I dug into this article with a spoon. Too bad it turned out to be a fifteen hundred word request for a pat on the back. The writer began her career at a size 14/16 and became the lead fashion writer for one of the country's biggest papers. Then she lost a bunch of weight. Now she can buy better clothes, she muses. She recounts a charming anecdote about standing in a department store modeling an off-price Balenciaga dress.

Great, I thought, waiting for the kicker. Now what does this have to do with bringing equality to the fashion industry? Cathy Horyn, you've seen the issue from both sides of the size 10 divide. How did it effect what you wrote? Give it to 'em, Cathy!

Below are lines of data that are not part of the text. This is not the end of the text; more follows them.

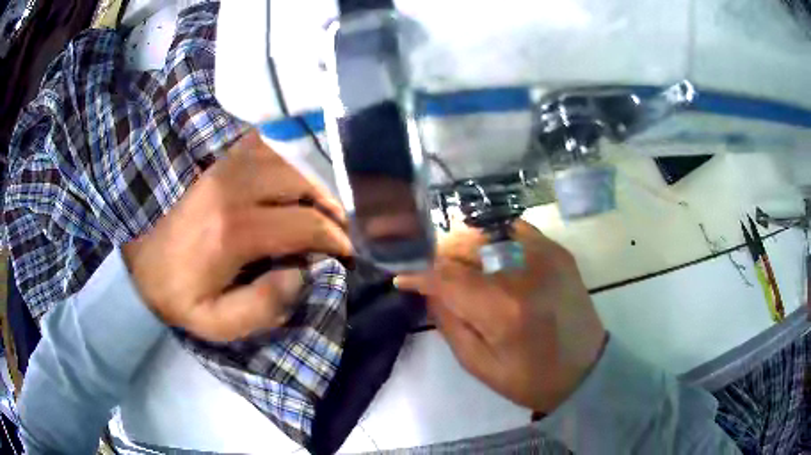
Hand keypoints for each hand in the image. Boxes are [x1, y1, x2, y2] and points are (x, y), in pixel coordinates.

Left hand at [122, 131, 351, 341]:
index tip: (344, 253)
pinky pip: (263, 145)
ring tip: (319, 204)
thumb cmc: (176, 294)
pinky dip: (286, 157)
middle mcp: (233, 188)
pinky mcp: (217, 162)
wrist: (139, 260)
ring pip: (288, 159)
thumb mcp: (215, 323)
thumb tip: (302, 275)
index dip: (334, 238)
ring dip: (312, 180)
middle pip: (302, 182)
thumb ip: (262, 308)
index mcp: (234, 230)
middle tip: (336, 228)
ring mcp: (224, 167)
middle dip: (330, 205)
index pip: (304, 223)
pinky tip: (291, 177)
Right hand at [395, 221, 605, 412]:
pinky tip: (488, 257)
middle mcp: (525, 271)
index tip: (402, 275)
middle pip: (466, 246)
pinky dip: (493, 239)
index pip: (448, 276)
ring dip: (465, 247)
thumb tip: (428, 288)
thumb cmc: (530, 378)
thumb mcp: (478, 364)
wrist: (585, 369)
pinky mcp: (558, 251)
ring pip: (487, 233)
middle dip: (441, 257)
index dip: (420, 273)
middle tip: (433, 275)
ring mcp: (546, 254)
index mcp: (503, 308)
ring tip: (459, 268)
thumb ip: (448, 322)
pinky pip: (514, 230)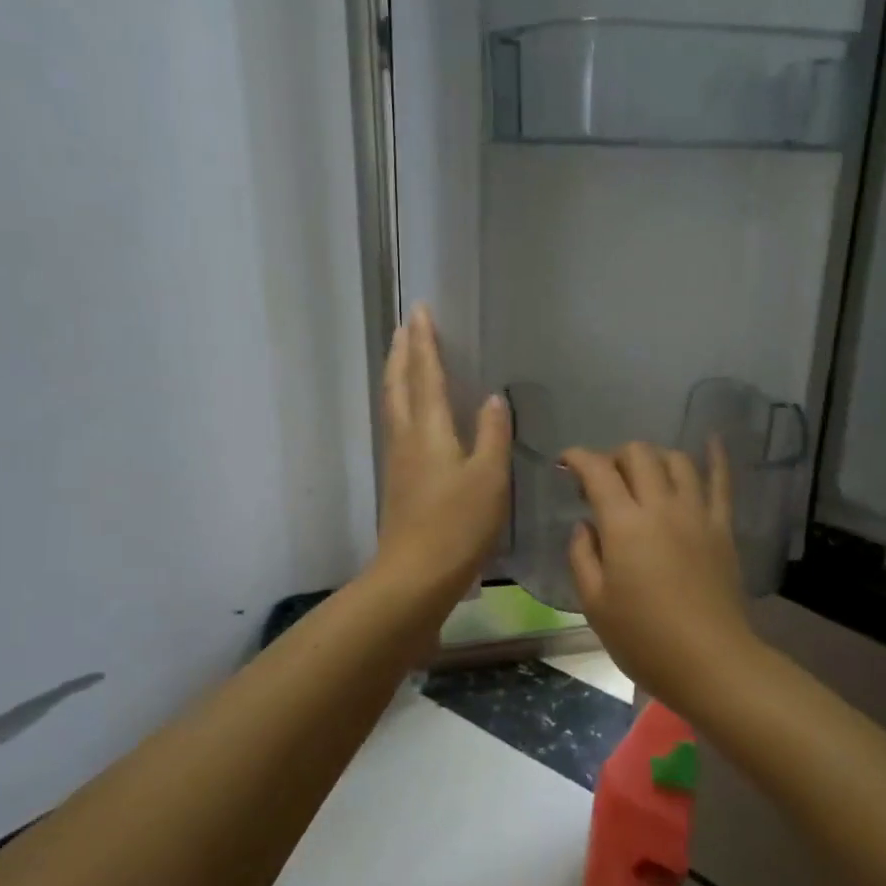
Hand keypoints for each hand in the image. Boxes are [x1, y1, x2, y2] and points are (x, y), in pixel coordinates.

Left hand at [372, 305, 510, 604]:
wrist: (416, 575)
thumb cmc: (458, 525)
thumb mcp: (488, 478)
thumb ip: (491, 434)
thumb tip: (492, 398)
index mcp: (428, 430)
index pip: (425, 375)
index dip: (424, 342)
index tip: (419, 310)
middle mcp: (406, 437)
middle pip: (399, 384)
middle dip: (403, 351)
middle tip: (406, 325)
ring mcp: (398, 460)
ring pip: (393, 404)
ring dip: (398, 374)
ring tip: (404, 356)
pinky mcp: (399, 480)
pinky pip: (397, 425)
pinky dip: (401, 402)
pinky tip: (411, 412)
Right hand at [561, 440, 758, 705]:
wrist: (710, 662)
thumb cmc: (643, 638)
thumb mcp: (594, 603)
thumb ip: (582, 556)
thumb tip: (584, 526)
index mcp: (624, 523)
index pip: (598, 470)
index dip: (577, 458)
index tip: (565, 464)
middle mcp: (661, 506)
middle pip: (638, 454)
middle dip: (614, 456)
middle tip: (603, 481)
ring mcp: (697, 513)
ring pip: (676, 460)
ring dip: (654, 458)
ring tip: (643, 475)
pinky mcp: (722, 527)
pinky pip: (721, 482)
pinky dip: (715, 457)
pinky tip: (711, 439)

Narciso asked me if, knowing what I do now, I would revise some of my early reviews of designers. That's a good question, I said. But, no. I've always taken a big-picture view of fashion, working in elements of pop culture and whatever else interests me as a writer.

So, it didn't. This article has nothing to do with her experience of writing about fashion. Or body image. Or inequality. Or anything, really. Cathy Horyn used a full half-page of the New York Times to come out of the skinny closet.

Strike one.

Strike two against my beloved paper was this article on asexuality. It's an entertaining look at a growing community of people who choose to identify themselves as asexual. They highlight the difference between people who are celibate (desire sexual activity but choose to abstain from it) and those who have no sexual desire whatsoever. They are an orientation just like heterosexuality or homosexuality, they assert. They even have t-shirts to prove it.

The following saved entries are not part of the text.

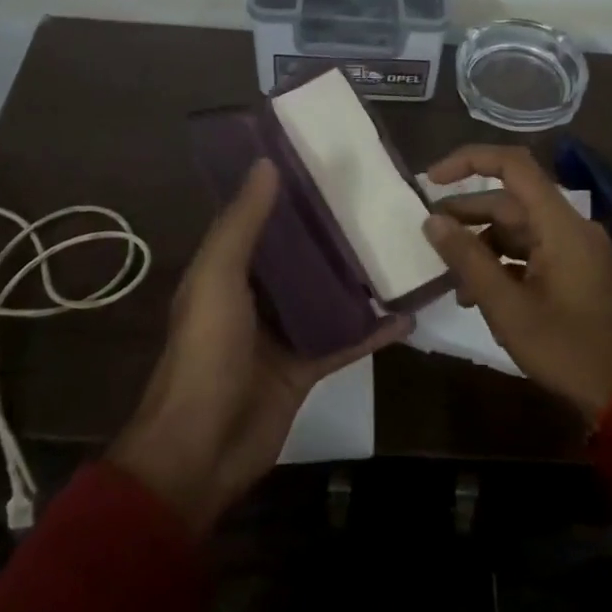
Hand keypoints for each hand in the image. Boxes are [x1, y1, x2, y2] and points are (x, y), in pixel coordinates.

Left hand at [109, 158, 411, 533]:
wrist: (202, 449)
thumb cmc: (206, 353)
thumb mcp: (217, 279)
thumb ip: (242, 225)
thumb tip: (267, 163)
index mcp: (228, 270)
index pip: (261, 220)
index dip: (288, 193)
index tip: (327, 163)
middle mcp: (256, 296)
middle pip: (300, 256)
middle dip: (332, 231)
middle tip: (378, 199)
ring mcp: (284, 333)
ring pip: (327, 295)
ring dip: (357, 277)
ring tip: (400, 245)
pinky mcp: (307, 367)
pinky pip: (346, 341)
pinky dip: (374, 330)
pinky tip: (409, 313)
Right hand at [422, 145, 611, 421]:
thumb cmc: (568, 348)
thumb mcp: (507, 307)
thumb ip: (468, 259)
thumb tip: (433, 221)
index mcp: (559, 224)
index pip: (513, 165)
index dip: (469, 161)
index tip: (431, 180)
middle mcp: (569, 227)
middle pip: (511, 202)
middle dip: (467, 214)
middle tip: (428, 235)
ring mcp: (576, 250)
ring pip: (519, 230)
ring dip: (482, 247)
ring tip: (452, 281)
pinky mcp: (577, 272)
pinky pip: (533, 253)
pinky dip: (504, 265)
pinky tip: (479, 297)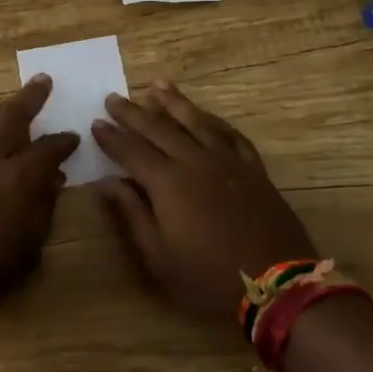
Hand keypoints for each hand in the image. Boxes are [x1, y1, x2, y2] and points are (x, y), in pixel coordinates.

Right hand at [92, 80, 316, 323]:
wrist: (277, 286)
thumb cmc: (208, 278)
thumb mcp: (159, 257)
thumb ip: (132, 215)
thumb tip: (107, 184)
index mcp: (168, 184)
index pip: (131, 151)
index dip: (111, 137)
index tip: (95, 123)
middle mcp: (195, 162)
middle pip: (159, 129)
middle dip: (133, 113)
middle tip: (113, 98)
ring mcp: (228, 162)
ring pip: (196, 122)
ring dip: (174, 102)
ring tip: (157, 85)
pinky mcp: (253, 169)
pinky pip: (231, 135)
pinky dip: (214, 121)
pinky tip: (206, 115)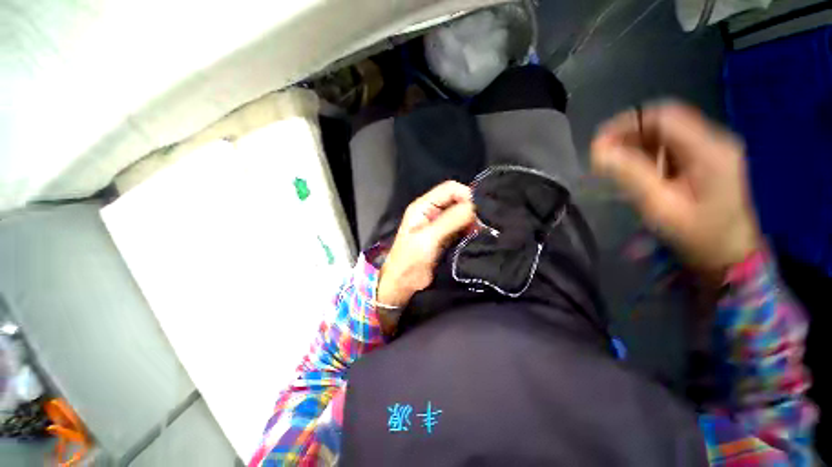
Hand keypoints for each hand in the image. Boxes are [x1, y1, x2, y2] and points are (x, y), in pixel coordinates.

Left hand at [376, 181, 475, 313]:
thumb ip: (450, 220)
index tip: (480, 209)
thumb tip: (474, 206)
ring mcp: (438, 224)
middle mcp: (432, 211)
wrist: (403, 283)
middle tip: (483, 222)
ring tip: (482, 229)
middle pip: (456, 200)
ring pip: (460, 213)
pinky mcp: (445, 236)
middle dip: (470, 207)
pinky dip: (470, 229)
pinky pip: (460, 226)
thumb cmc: (411, 258)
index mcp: (423, 206)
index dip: (466, 194)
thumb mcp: (429, 237)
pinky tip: (477, 235)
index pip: (449, 189)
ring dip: (471, 219)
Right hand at [591, 102, 760, 271]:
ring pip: (667, 132)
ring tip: (614, 163)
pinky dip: (648, 152)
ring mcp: (713, 148)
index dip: (628, 123)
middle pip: (665, 121)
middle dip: (629, 134)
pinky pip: (672, 145)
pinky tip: (636, 169)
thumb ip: (630, 174)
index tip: (599, 142)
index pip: (664, 116)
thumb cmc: (697, 235)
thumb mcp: (659, 205)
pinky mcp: (708, 158)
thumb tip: (599, 151)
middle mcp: (714, 140)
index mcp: (709, 149)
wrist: (729, 254)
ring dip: (636, 143)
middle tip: (602, 155)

It's all very interesting and makes for a nice, light human interest piece for a Thursday paper.

Except they're ripping off an article I've read twice already. Once here, in Salon a couple of weeks ago, and then also here in New York magazine. They've even got similar quotes from the same guy.

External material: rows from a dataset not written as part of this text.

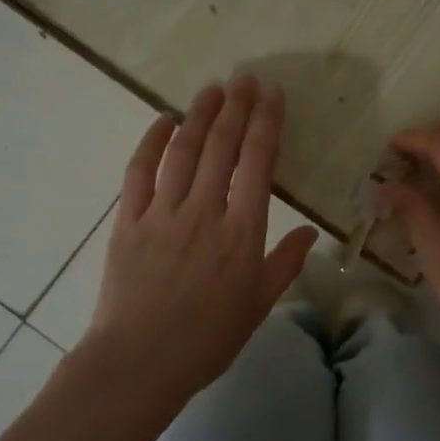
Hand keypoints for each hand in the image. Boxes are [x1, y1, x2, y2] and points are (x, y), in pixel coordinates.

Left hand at [82, 76, 318, 406]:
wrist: (140, 362)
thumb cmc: (207, 340)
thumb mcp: (258, 306)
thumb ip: (285, 264)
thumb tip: (311, 230)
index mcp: (242, 233)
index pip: (258, 163)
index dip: (267, 123)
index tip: (273, 95)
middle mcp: (204, 212)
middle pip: (222, 146)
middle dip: (237, 107)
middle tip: (245, 78)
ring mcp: (162, 213)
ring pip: (183, 151)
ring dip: (199, 115)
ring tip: (213, 89)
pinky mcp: (128, 221)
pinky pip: (139, 172)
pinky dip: (151, 142)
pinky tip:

What does this prove, besides the fact that for someone who claims asexuality, David Jay is one hell of a publicity whore?

That Santa's not real, that's what. It's naive and stupid, and not entirely uncliche, but I grew up in a Daily News house and always conceived of the tiny print, no funnies Times as the newspaper you graduate to when you've reached adulthood, or Enlightenment, or something. I had this vision of the New York Times being oak-paneled and full of people in academic-looking glasses sitting around heavy mahogany tables arguing over Bush foreign policy. A librarian-like copy editor runs up from another floor. She's having a crisis! On Bullshit made it to the bestseller list! But she can't print that title in a family paper! What should she do! Oh, the fickle nature of English! They all put down their teacups and light their pipes, and negotiate a wise, New York Times solution.

And then they troll the internet for stories they can rewrite, and the fatty fat fatties purge in the bathroom. Then they sit around and watch Dr. Phil. He's great! they laugh, as they flip through the Post.

The New York Times killed Christmas.


Anonymous insane said...

i used to think michael jackson was asexual.

i know that's not really relevant.

1:27 PM  
Anonymous Rebecca said...

This isn't a good response to your post, but oh well. Today I watched Celebrity Poker Showdown, and Sara Rue was on. She was so skinny that I almost didn't recognize her. She's supposed to play the fat girl. Her entire plotline on that amazing show Popular was based on her being too fat to be a cheerleader. And now she's not just thin, but skinny.

I can't decide if that's more or less tragic than the Lindsay Lohan crap.

6:07 PM  
Anonymous Anonymous said...

I saw Mr. and Mrs. Smith. I enjoyed it immensely. Of course, I spent the majority of the time trying to decide who I wanted to bone more, Brad or Angelina.

8:31 PM  
Blogger Kunaxa said...

This comment has been removed by a blog administrator.

10:09 PM  
Anonymous brad said...


10:44 PM  
Blogger Kunaxa said...

sorry - earlier comment might have been inappropriate.

I do like Angelina though.

7:41 AM  
Blogger What'sHerFace said...

I feel the need to voice my extreme dislike of Angelina Jolie. That is all.